The map is easy to read. Even from a distance, it’s easy to tell what meeples are needed to fulfill each mission monument card. The player aid gives you everything you need, but just in case you misplace the aids, the entirety of the game’s actions are printed on the back of the rulebook. (Thank you, MEBO!!!)
There’s no limit to the number of cards you can hold. There’s no requirement to take both actions, or later, three actions once you unlock that bonus. You could just pass, draw four cards, then wait for your next turn. Your tram doesn’t have to stop at train stop spaces that don’t have any passengers.
This isn’t a term I use often, but the term “laissez-faire” came to mind a few times while playing 28. That’s the attitude of letting things take their own course, and that provides a platform for a game to be played free from some of the rules-heavy games I normally get to the table.
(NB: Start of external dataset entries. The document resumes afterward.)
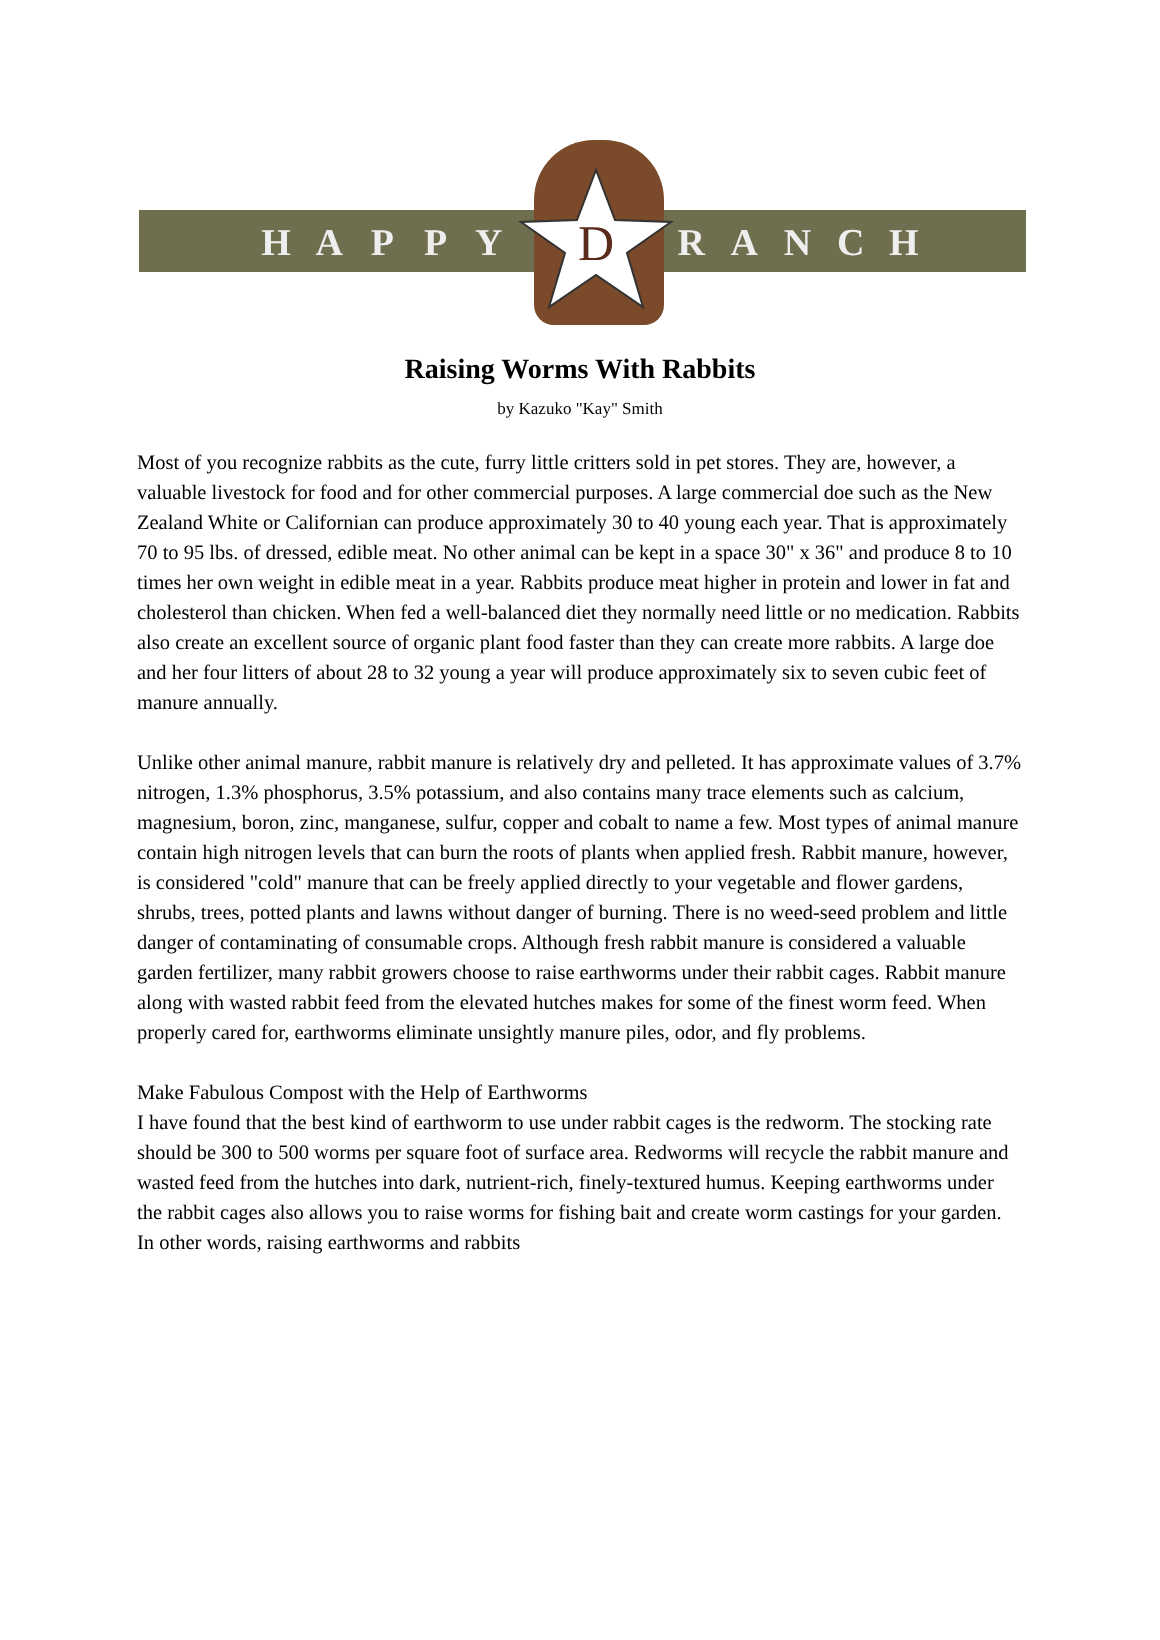D
HAPPY RANCH
Raising Worms With Rabbits
by Kazuko "Kay" Smith
Most of you recognize rabbits as the cute, furry little critters sold in pet stores. They are, however, a valuable livestock for food and for other commercial purposes. A large commercial doe such as the New Zealand White or Californian can produce approximately 30 to 40 young each year. That is approximately 70 to 95 lbs. of dressed, edible meat. No other animal can be kept in a space 30" x 36" and produce 8 to 10 times her own weight in edible meat in a year. Rabbits produce meat higher in protein and lower in fat and cholesterol than chicken. When fed a well-balanced diet they normally need little or no medication. Rabbits also create an excellent source of organic plant food faster than they can create more rabbits. A large doe and her four litters of about 28 to 32 young a year will produce approximately six to seven cubic feet of manure annually.
Unlike other animal manure, rabbit manure is relatively dry and pelleted. It has approximate values of 3.7% nitrogen, 1.3% phosphorus, 3.5% potassium, and also contains many trace elements such as calcium, magnesium, boron, zinc, manganese, sulfur, copper and cobalt to name a few. Most types of animal manure contain high nitrogen levels that can burn the roots of plants when applied fresh. Rabbit manure, however, is considered "cold" manure that can be freely applied directly to your vegetable and flower gardens, shrubs, trees, potted plants and lawns without danger of burning. There is no weed-seed problem and little danger of contaminating of consumable crops. Although fresh rabbit manure is considered a valuable garden fertilizer, many rabbit growers choose to raise earthworms under their rabbit cages. Rabbit manure along with wasted rabbit feed from the elevated hutches makes for some of the finest worm feed. When properly cared for, earthworms eliminate unsightly manure piles, odor, and fly problems.
Make Fabulous Compost with the Help of Earthworms
I have found that the best kind of earthworm to use under rabbit cages is the redworm. The stocking rate should be 300 to 500 worms per square foot of surface area. Redworms will recycle the rabbit manure and wasted feed from the hutches into dark, nutrient-rich, finely-textured humus. Keeping earthworms under the rabbit cages also allows you to raise worms for fishing bait and create worm castings for your garden. In other words, raising earthworms and rabbits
28, then, is a race to grab meeples and deliver them to a destination. Often, you’ll load up your tram only to watch your neighbor beat you to a spot. No sweat. The next monument card might be tied to a location pretty close to your tram anyway, and once you realize that all of the monument cards max at no more than two of any one type of meeple, you’ll find ways to ensure you have two meeples in each of the four colors to maximize flexibility.
Bing!
28 is buoyed by fantastic production. It makes an experience that starts at “meh” travel to a place that is so much more.
Let’s start with the bell. It’s completely, 100% unnecessary. Yet, I kept tapping it. Sometimes, I would head up a path to tap the back of a rival tram, bing the bell (“bing” is a word), then that rival would also tap the bell, for no reason at all.
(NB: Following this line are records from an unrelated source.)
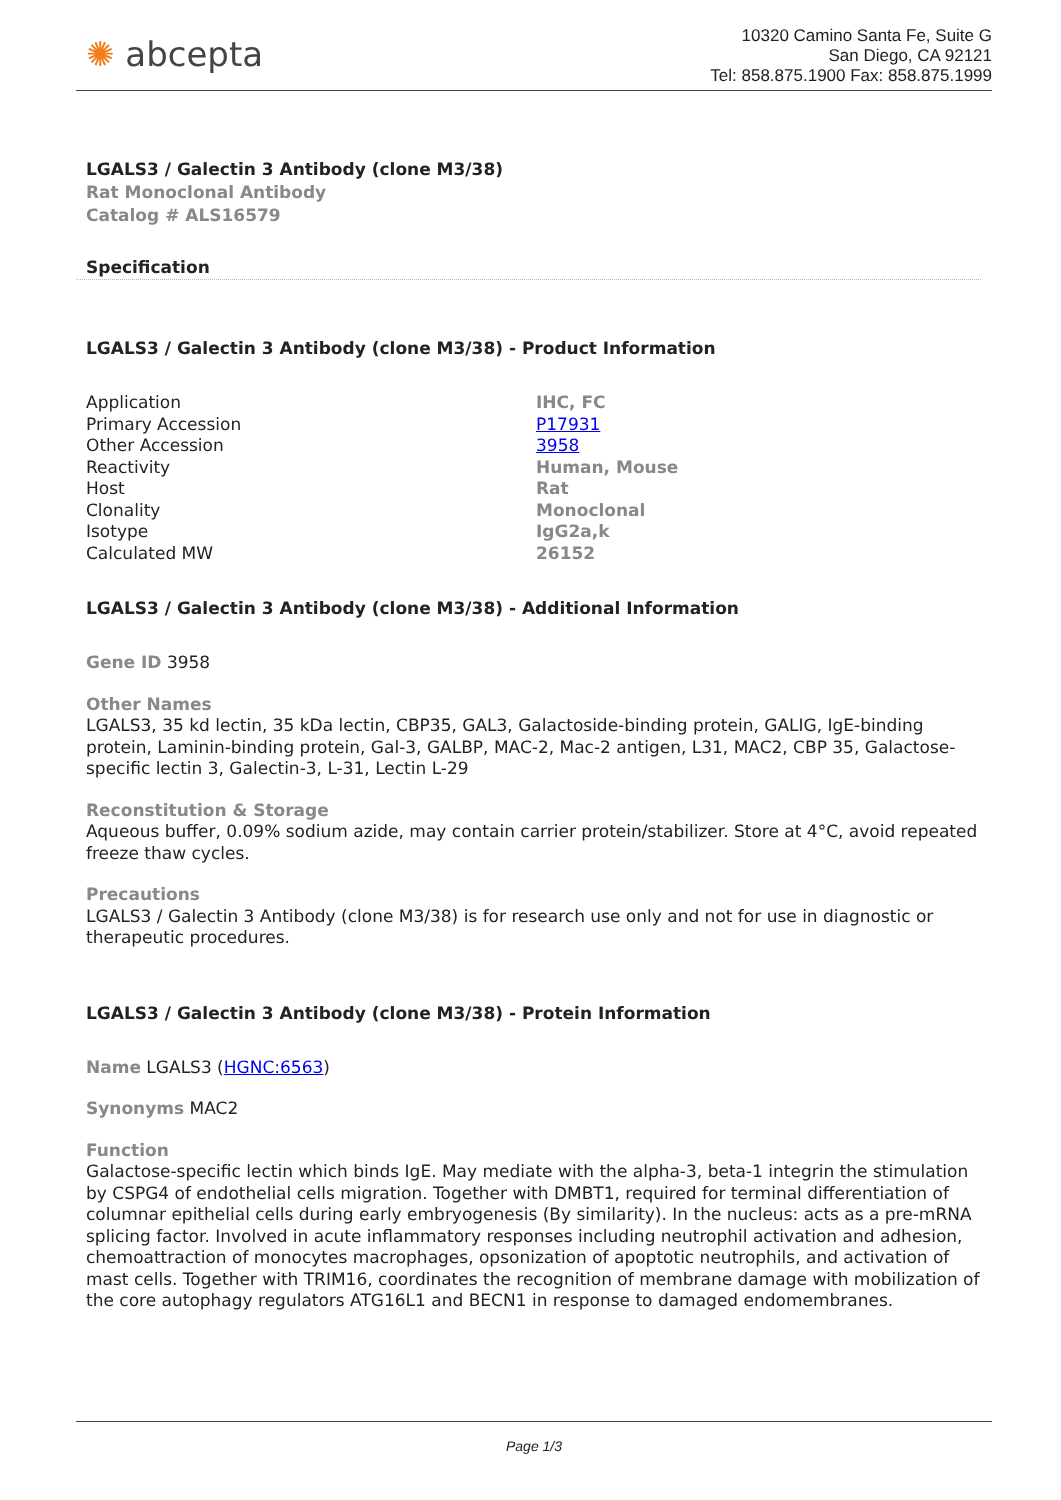✺ abcepta
10320 Camino Santa Fe, Suite G
San Diego, CA 92121
Tel: 858.875.1900 Fax: 858.875.1999
LGALS3 / Galectin 3 Antibody (clone M3/38)
Rat Monoclonal Antibody
Catalog # ALS16579
Specification
LGALS3 / Galectin 3 Antibody (clone M3/38) - Product Information
| Application | IHC, FC |
| Primary Accession | P17931 |
| Other Accession | 3958 |
| Reactivity | Human, Mouse |
| Host | Rat |
| Clonality | Monoclonal |
| Isotype | IgG2a,k |
| Calculated MW | 26152 |
LGALS3 / Galectin 3 Antibody (clone M3/38) - Additional Information
Gene ID 3958
Other Names
LGALS3, 35 kd lectin, 35 kDa lectin, CBP35, GAL3, Galactoside-binding protein, GALIG, IgE-binding protein, Laminin-binding protein, Gal-3, GALBP, MAC-2, Mac-2 antigen, L31, MAC2, CBP 35, Galactose-specific lectin 3, Galectin-3, L-31, Lectin L-29
Reconstitution & Storage
Aqueous buffer, 0.09% sodium azide, may contain carrier protein/stabilizer. Store at 4°C, avoid repeated freeze thaw cycles.
Precautions
LGALS3 / Galectin 3 Antibody (clone M3/38) is for research use only and not for use in diagnostic or therapeutic procedures.
LGALS3 / Galectin 3 Antibody (clone M3/38) - Protein Information
Name LGALS3 (HGNC:6563)
Synonyms MAC2
Function
Galactose-specific lectin which binds IgE. May mediate with the alpha-3, beta-1 integrin the stimulation by CSPG4 of endothelial cells migration. Together with DMBT1, required for terminal differentiation of columnar epithelial cells during early embryogenesis (By similarity). In the nucleus: acts as a pre-mRNA splicing factor. Involved in acute inflammatory responses including neutrophil activation and adhesion, chemoattraction of monocytes macrophages, opsonization of apoptotic neutrophils, and activation of mast cells. Together with TRIM16, coordinates the recognition of membrane damage with mobilization of the core autophagy regulators ATG16L1 and BECN1 in response to damaged endomembranes.
Page 1/3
The bell is always lurking, waiting to be struck. (Bing!) I heard the bell ring when I put the shipment box on my kitchen table, before I even opened 28 up. (Bing!) I rang the bell when a player took more than 30 seconds to take their turn. (Bing!)
The game didn’t need a bell, but there’s a bell. It also didn’t need such thick cards for the tickets, but here we are. The cards are glorious, even if they are badly overpopulated by information you don’t need. (All that matters on each ticket is the meeple color. But there is much more detail than that!)
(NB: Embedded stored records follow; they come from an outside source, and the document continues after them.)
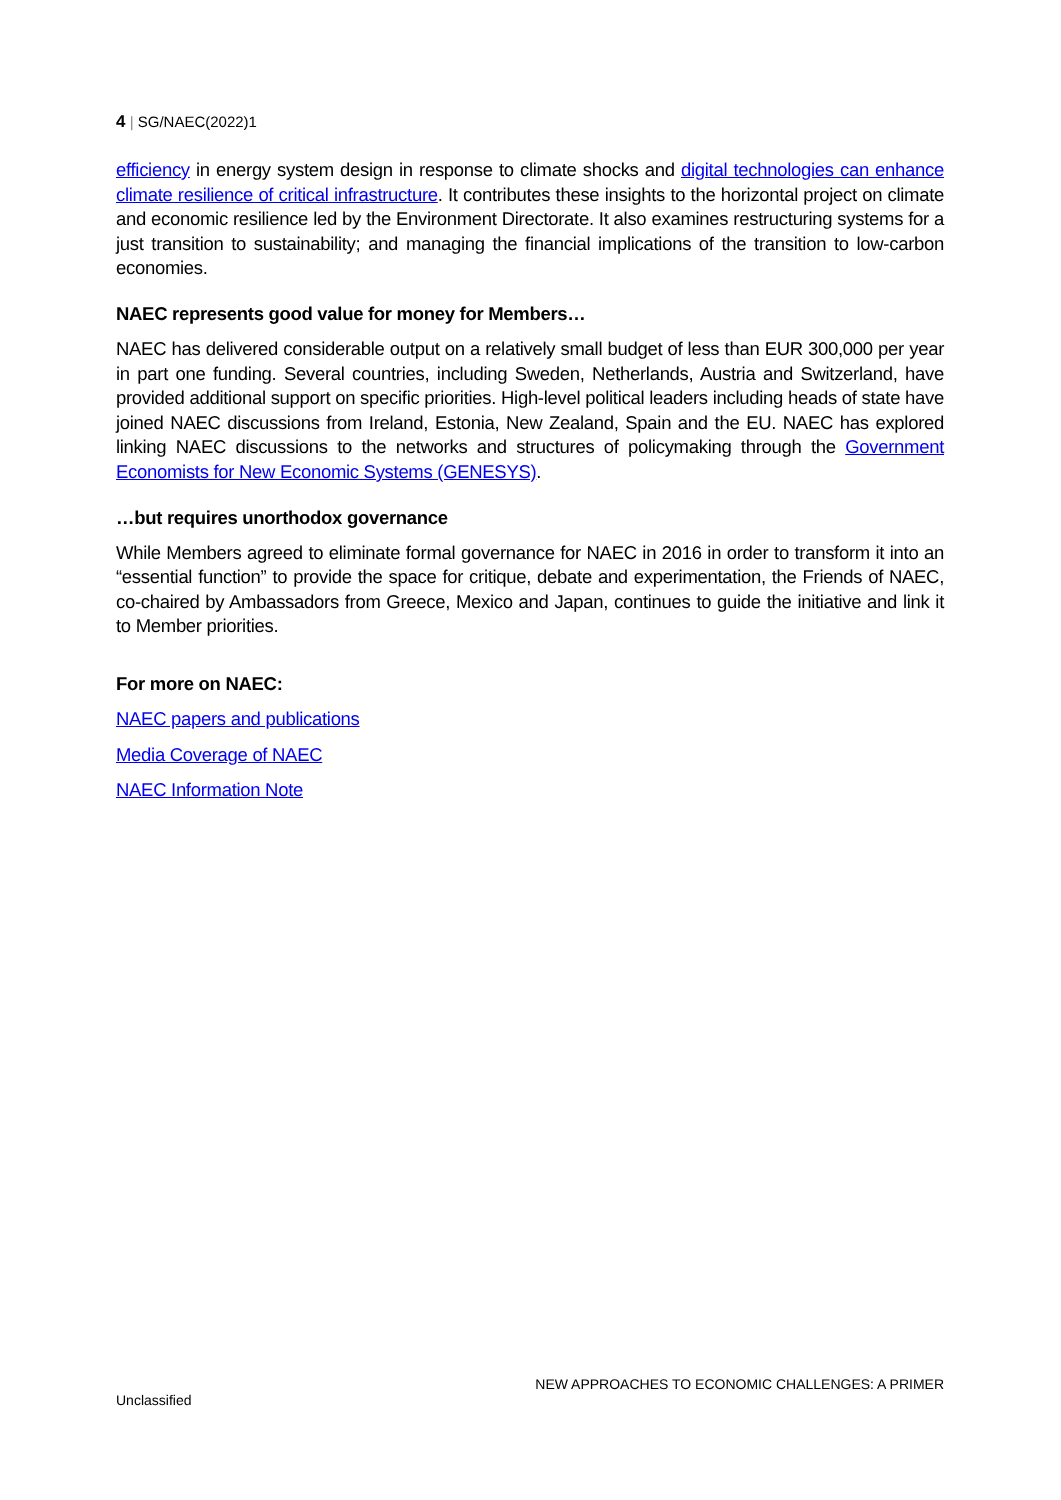4 | SG/NAEC(2022)1
efficiency in energy system design in response to climate shocks and digital technologies can enhance climate resilience of critical infrastructure. It contributes these insights to the horizontal project on climate and economic resilience led by the Environment Directorate. It also examines restructuring systems for a just transition to sustainability; and managing the financial implications of the transition to low-carbon economies.
NAEC represents good value for money for Members…
NAEC has delivered considerable output on a relatively small budget of less than EUR 300,000 per year in part one funding. Several countries, including Sweden, Netherlands, Austria and Switzerland, have provided additional support on specific priorities. High-level political leaders including heads of state have joined NAEC discussions from Ireland, Estonia, New Zealand, Spain and the EU. NAEC has explored linking NAEC discussions to the networks and structures of policymaking through the Government Economists for New Economic Systems (GENESYS).
…but requires unorthodox governance
While Members agreed to eliminate formal governance for NAEC in 2016 in order to transform it into an “essential function” to provide the space for critique, debate and experimentation, the Friends of NAEC, co-chaired by Ambassadors from Greece, Mexico and Japan, continues to guide the initiative and link it to Member priorities.
For more on NAEC:
NAEC papers and publications
Media Coverage of NAEC
NAEC Information Note
NEW APPROACHES TO ECONOMIC CHALLENGES: A PRIMER
Unclassified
The player boards are slick, the small wooden octagons used to denote player bonuses are nice, and I love how clear the train stops were made on the board to call out where meeples should be placed during setup then reseeded with new meeples throughout play.
You remember those really large markers for On Mars (another EGG production), the ones that call out the areas of the board most important for mission scoring? That’s what the cones reminded me of when playing 28, so you’re never lost wondering where the action is during a turn.
My main issue with 28 is its length. An hour for this kind of game feels a little long. When adults are playing with children, I could see adults winning more often than the kids; there’s just enough strategy needed to understand how to maximize a turn. Still, I think kids will close the experience gap after multiple plays. Advanced players will generally try to score the three-point monuments instead of scoring the piddly one-point monument cards. In a game where a winning score might only be 12 or 13 points, focusing on the best monuments seems like the most consistent way to win.
Those concerns aside, 28 is a very pleasant way to spend time with my kids, or as a long filler with friends before heavy lifting with something like The Gallerist later in the evening. If anything, you’ll start looking into flights to Portugal while playing this game!